Anti-aging tech hasn’t come far enough in my lifetime that I can say with confidence it’ll reach a place that can prevent my own brain decline within 25 years.

I hate that I’ve destroyed every relationship I’ve had that would’ve afforded me someone’s shoulder to cry on tonight.

Maybe I’ve got more of my mom’s genes. Maybe he’s just extraordinarily unlucky. Maybe it isn’t as bad as I’m thinking it is… I haven’t noticed any changes in our interactions, personally. But would I, seeing as I don’t even know him that well?

He’s done well for himself, and for us. He came to a foreign country with almost nothing, and is now very comfortable. I can’t complain. It feels so unjust this should happen to him now, after he’s finally done all the work and gotten to the restful part of life. I want to say it’s not fair, but that’s stupid and childish, nothing is fair. But… fuck. Fuck death, and fuck aging. I feel I have failed utterly, and I didn’t realize this was the test. Now it’s too late to go back and study.

  5 Responses to “Dying in Pieces, part 2”

  1. This sucks. I feel for you and wanted to tell you that you have my sympathies.

    I understand what you’re saying about knowing them as a person. I don’t think it applies to my parents, but definitely my grandparents. I only ever really knew them as their “role” of grandmother or grandfather. They played that role well, but I later realized as an adult that I never knew them as more than that. I’m always a bit jealous of other people when they talk about their friend- or mentorship with grandparents.

    I’ve been thinking for a while over this textbox about what to say and what would be sensitive or not, but I can’t come up with anything good. Just know that you are not alone.

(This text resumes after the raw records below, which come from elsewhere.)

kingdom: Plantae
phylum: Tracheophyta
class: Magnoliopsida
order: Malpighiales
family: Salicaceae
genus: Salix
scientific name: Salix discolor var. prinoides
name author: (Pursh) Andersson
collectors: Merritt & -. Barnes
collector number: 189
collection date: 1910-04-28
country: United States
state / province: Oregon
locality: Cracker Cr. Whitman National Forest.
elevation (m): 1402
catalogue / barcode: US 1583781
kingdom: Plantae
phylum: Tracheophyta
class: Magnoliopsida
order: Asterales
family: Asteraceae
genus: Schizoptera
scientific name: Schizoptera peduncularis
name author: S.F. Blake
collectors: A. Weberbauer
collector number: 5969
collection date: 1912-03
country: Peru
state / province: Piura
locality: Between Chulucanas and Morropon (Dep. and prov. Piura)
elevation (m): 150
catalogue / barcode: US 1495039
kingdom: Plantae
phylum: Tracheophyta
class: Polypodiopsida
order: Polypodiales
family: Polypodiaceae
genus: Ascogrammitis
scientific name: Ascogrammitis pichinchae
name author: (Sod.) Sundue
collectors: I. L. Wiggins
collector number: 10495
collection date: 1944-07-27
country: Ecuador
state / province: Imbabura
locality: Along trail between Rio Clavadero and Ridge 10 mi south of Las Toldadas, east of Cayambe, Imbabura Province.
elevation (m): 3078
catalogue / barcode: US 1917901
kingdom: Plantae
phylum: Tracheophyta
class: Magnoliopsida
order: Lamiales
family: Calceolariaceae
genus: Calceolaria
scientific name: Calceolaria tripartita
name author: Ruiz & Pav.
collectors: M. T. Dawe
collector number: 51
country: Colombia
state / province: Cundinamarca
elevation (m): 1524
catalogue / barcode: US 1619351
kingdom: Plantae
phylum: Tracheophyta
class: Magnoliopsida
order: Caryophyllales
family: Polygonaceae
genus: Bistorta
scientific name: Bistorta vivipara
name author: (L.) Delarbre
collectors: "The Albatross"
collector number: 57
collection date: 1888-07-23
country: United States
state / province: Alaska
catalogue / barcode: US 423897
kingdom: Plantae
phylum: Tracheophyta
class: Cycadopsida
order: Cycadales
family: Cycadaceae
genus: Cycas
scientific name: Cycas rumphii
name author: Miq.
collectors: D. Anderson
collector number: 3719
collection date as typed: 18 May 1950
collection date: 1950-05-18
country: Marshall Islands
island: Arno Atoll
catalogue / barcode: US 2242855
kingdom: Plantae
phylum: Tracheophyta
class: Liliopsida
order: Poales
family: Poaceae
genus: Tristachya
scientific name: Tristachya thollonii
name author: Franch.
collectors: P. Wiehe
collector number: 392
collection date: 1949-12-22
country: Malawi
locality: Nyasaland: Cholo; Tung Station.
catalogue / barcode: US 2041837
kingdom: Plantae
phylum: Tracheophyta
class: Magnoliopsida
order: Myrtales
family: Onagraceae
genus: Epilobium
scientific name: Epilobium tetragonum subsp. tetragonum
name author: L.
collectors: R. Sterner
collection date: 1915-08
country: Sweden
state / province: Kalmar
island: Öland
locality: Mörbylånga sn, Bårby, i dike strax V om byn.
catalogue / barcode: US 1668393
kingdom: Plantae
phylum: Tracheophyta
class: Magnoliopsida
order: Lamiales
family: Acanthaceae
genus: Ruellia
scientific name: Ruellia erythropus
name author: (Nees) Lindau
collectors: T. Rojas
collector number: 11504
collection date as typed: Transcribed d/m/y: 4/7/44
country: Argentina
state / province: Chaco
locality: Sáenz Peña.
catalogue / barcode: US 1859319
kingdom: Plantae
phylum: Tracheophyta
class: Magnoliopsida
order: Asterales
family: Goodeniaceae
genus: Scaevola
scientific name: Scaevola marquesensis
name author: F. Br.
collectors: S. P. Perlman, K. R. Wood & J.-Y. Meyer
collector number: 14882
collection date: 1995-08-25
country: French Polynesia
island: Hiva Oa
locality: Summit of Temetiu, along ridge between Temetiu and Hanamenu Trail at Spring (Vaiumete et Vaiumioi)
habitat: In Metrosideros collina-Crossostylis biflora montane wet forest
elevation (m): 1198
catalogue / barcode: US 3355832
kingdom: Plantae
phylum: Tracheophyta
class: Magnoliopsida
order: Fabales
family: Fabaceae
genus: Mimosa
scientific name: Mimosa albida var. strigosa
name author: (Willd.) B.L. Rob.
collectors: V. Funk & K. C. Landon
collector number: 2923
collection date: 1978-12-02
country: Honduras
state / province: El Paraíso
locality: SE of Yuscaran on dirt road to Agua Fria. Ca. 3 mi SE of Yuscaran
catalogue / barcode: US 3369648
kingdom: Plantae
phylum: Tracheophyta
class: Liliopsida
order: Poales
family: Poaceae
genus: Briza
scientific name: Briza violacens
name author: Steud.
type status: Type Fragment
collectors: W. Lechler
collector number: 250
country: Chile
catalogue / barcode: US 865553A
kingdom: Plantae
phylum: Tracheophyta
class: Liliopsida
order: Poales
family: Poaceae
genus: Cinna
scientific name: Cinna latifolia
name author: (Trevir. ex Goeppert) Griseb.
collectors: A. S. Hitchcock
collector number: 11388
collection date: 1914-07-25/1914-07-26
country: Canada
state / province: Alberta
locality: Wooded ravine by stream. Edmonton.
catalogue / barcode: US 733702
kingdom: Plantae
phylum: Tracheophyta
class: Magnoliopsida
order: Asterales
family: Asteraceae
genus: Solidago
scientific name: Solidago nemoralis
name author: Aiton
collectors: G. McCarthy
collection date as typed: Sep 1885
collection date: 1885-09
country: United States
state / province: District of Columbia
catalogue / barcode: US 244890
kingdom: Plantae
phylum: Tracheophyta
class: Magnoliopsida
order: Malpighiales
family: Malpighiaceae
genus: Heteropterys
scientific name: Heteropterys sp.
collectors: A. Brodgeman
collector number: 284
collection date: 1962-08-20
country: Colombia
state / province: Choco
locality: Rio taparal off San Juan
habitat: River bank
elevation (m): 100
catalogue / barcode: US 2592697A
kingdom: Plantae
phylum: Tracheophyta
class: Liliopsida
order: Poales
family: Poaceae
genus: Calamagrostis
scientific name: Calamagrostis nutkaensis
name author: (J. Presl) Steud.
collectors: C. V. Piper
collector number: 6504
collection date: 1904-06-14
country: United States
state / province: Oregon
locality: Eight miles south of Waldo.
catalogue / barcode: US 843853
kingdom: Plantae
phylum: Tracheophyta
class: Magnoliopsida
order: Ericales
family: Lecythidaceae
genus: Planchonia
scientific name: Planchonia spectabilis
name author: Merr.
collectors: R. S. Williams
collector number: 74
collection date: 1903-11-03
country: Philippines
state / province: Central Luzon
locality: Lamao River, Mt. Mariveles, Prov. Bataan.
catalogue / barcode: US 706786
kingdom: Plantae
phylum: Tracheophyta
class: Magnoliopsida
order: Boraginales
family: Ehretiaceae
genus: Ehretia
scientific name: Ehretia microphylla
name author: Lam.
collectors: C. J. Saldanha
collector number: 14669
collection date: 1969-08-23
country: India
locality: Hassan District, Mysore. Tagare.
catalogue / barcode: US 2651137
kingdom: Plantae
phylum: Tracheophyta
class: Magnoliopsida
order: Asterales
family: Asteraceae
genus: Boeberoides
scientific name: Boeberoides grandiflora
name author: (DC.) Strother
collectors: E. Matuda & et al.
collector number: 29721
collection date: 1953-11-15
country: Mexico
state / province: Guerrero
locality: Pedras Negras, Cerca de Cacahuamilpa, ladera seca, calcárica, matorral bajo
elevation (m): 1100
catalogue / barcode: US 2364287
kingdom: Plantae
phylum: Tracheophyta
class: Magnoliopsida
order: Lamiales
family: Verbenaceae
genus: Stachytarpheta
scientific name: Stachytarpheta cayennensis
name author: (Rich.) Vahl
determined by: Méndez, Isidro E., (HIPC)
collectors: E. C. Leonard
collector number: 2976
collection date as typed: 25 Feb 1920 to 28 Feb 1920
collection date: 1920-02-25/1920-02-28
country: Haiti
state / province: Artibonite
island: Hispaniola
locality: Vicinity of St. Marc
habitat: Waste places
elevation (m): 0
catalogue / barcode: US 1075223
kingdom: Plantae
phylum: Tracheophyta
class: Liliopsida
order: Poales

  2. So sorry, hope things are not as bad as they appear for your father.

    As someone who has lost all grandparents and seen extreme physical (though not cognitive) decline for both of my parents, I have some idea of what you are going through. It is selfish, to think in terms of how this effects long term goals but pretty much everyone experiences much of the same at times like this. I certainly have. All I can offer in terms of suggestions is to try and see the things you have accomplished in life and remember how many people have accomplished far less.

    Hope you feel better.

  3. I am so sorry you are going through this. My grandmother had Alzheimer’s so I know what the process was like for my family. This sucks, but you are not alone, more people than you might expect understand and sympathize.

  4. My dad died this May. I don’t know what the death certificate says he died of, and I don’t think any doctor examined his body anyway, but he died from gradual brain degeneration that took 20 years to spread from his memory to his control of basic motor functions.

    My advice is: Talk to your dad now, while you can. If you still wonder who he was after it’s too late to ask him, you won’t be able to work through your own feelings because you won’t have the data you need. You’ll be full of feelings, and conflicted because you won’t know what you “should” feel, not just because it’s confusing and philosophical, but because you won’t even know what really happened.

    And don’t hold back from loving your dad because you’re afraid he might not deserve it. Loving someone else isn’t a reward for that person; it’s a reward to /you/.